(Collected data)

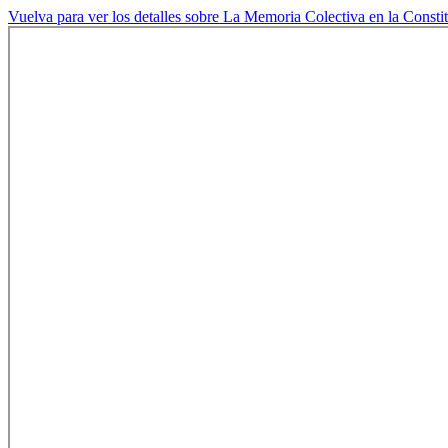
Vuelva para ver los detalles sobre La Memoria Colectiva en la Consti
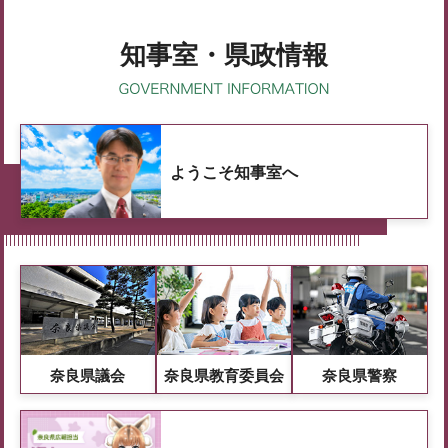
知事室・県政情報
ようこそ知事室へ
奈良県議会
奈良県教育委員会
奈良県警察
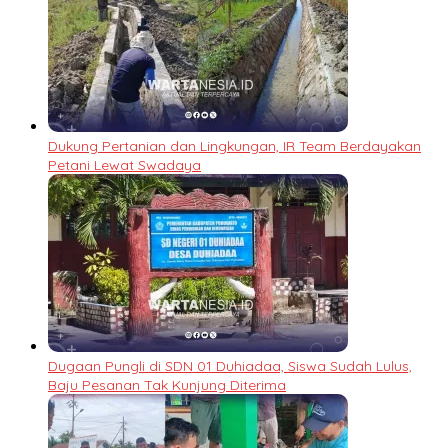
Dukung Pertanian dan Lingkungan, IR Team Berdayakan
Petani Lewat Swadaya
Dugaan Pungli di SDN 01 Duhiadaa, Siswa Sudah Lulus,
Baju Pesanan Tak Kunjung Diterima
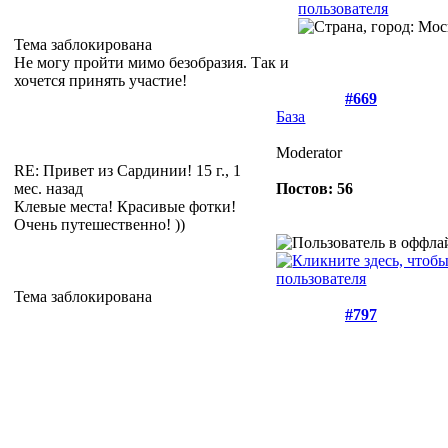
Тема заблокирована
Не могу пройти мимо безобразия. Так и
хочется принять участие!
#669
База
Moderator
RE: Привет из Сардинии!
15 г., 1
мес. назад
Постов: 56
Клевые места! Красивые фотки!
Очень путешественно!
))
Тема заблокирована
#797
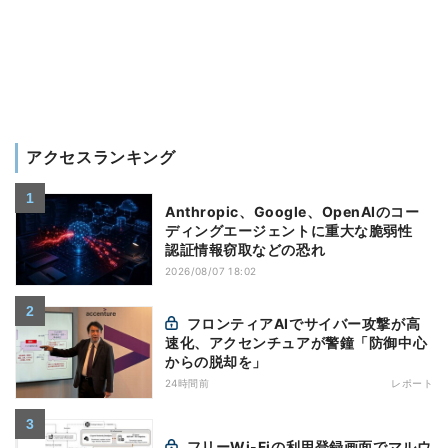
アクセスランキング
Anthropic、Google、OpenAIのコー
ディングエージェントに重大な脆弱性
認証情報窃取などの恐れ
2026/08/07 18:02
フロンティアAIでサイバー攻撃が高
速化、アクセンチュアが警鐘「防御中心
からの脱却を」
24時間前
レポート
フリーWi-Fiの利用登録画面でマルウ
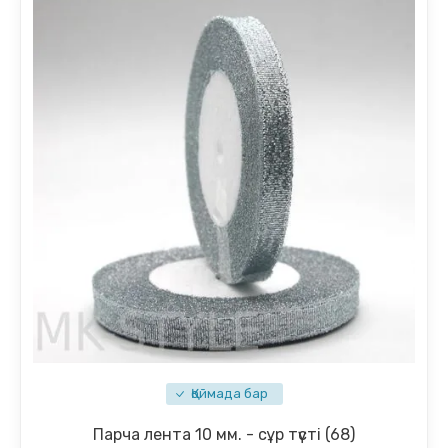
Қоймада бар
Парча лента 10 мм. - сұр түсті (68)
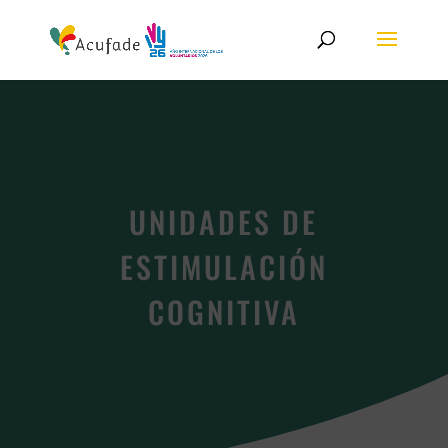
UNIDADES DE
ESTIMULACIÓN
COGNITIVA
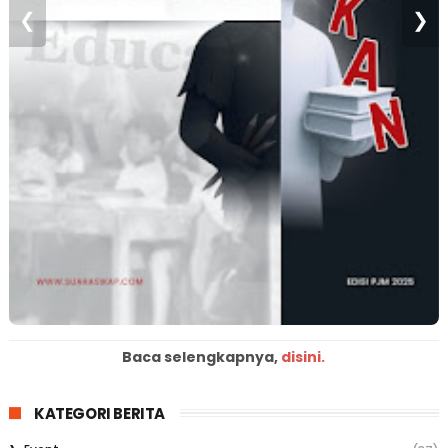
❮
❯
Baca selengkapnya,
disini.
KATEGORI BERITA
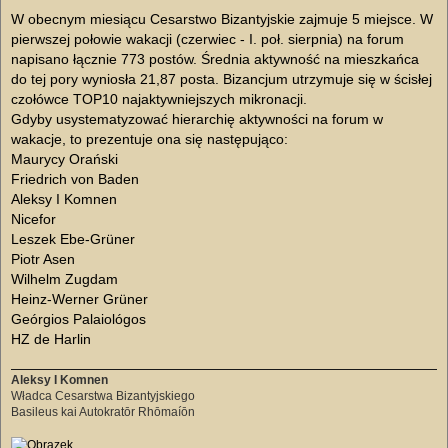
W obecnym miesiącu Cesarstwo Bizantyjskie zajmuje 5 miejsce. W
pierwszej połowie wakacji (czerwiec - I. poł. sierpnia) na forum
napisano łącznie 773 postów. Średnia aktywność na mieszkańca
do tej pory wyniosła 21,87 posta. Bizancjum utrzymuje się w ścisłej
czołówce TOP10 najaktywniejszych mikronacji.
Gdyby usystematyzować hierarchię aktywności na forum w
wakacje, to prezentuje ona się następująco:
Maurycy Orański
Friedrich von Baden
Aleksy I Komnen
Nicefor
Leszek Ebe-Grüner
Piotr Asen
Wilhelm Zugdam
Heinz-Werner Grüner
Geórgios Palaiológos
HZ de Harlin
Aleksy I Komnen
Władca Cesarstwa Bizantyjskiego
Basileus kai Autokratōr Rhōmaíōn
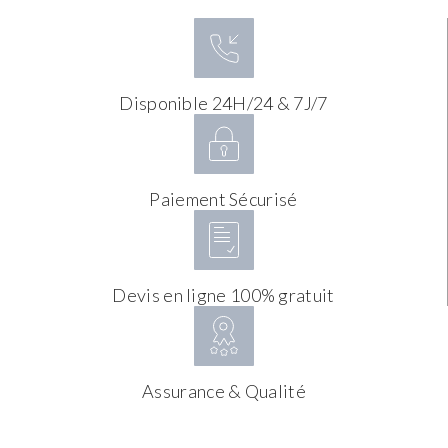
Disponible 24H/24 & 7J/7
Paiement Sécurisé
Devis en ligne 100% gratuit
Assurance & Qualité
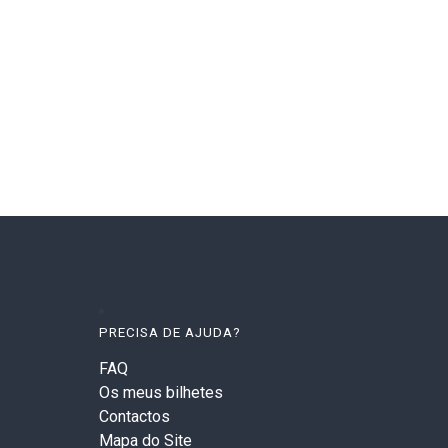
PRECISA DE AJUDA?
FAQ
Os meus bilhetes
Contactos
Mapa do Site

## TASK TO CARRY OUT:
Leaving the pictures aside, repeat the data above exactly.

## EXERCISE SOLUTION:
Vuelva para ver los detalles sobre La Memoria Colectiva en la Consti
知事室・県政情報
ようこそ知事室へ
奈良県議会
奈良県教育委員会
奈良県警察
Dukung Pertanian dan Lingkungan, IR Team Berdayakan
Petani Lewat Swadaya
Dugaan Pungli di SDN 01 Duhiadaa, Siswa Sudah Lulus,
Baju Pesanan Tak Kunjung Diterima
Тема заблокирована
Не могу пройти мимо безобразия. Так и
хочется принять участие!
#669
База
Moderator
RE: Привет из Сардинии!
15 г., 1
мес. назад
Постов: 56
Клевые места! Красивые фотки!
Очень путешественно!
))
Тема заблокирована
#797
アクセスランキング
Anthropic、Google、OpenAIのコー
ディングエージェントに重大な脆弱性
認証情報窃取などの恐れ
2026/08/07 18:02
フロンティアAIでサイバー攻撃が高
速化、アクセンチュアが警鐘「防御中心
からの脱却を」
24時間前
レポート
フリーWi-Fiの利用登録画面でマルウ
Қоймада бар
Парча лента 10 мм. - сұр түсті (68)
UNIDADES DE
ESTIMULACIÓN
COGNITIVA
❮
❯
Baca selengkapnya,
disini.
KATEGORI BERITA
W obecnym miesiącu Cesarstwo Bizantyjskie zajmuje 5 miejsce. W
pierwszej połowie wakacji (czerwiec - I. poł. sierpnia) na forum
napisano łącznie 773 postów. Średnia aktywność na mieszkańca
do tej pory wyniosła 21,87 posta. Bizancjum utrzymuje się w ścisłej
czołówce TOP10 najaktywniejszych mikronacji.
Gdyby usystematyzować hierarchię aktywności na forum w
wakacje, to prezentuje ona się następująco:
Maurycy Orański
Friedrich von Baden
Aleksy I Komnen
Nicefor
Leszek Ebe-Grüner
Piotr Asen
Wilhelm Zugdam
Heinz-Werner Grüner
Geórgios Palaiológos
HZ de Harlin
Aleksy I Komnen
Władca Cesarstwa Bizantyjskiego
Basileus kai Autokratōr Rhōmaíōn
Disponible 24H/24 & 7J/7
Paiement Sécurisé
Devis en ligne 100% gratuit
Assurance & Qualité
PRECISA DE AJUDA?
FAQ
Os meus bilhetes
Contactos
Mapa do Site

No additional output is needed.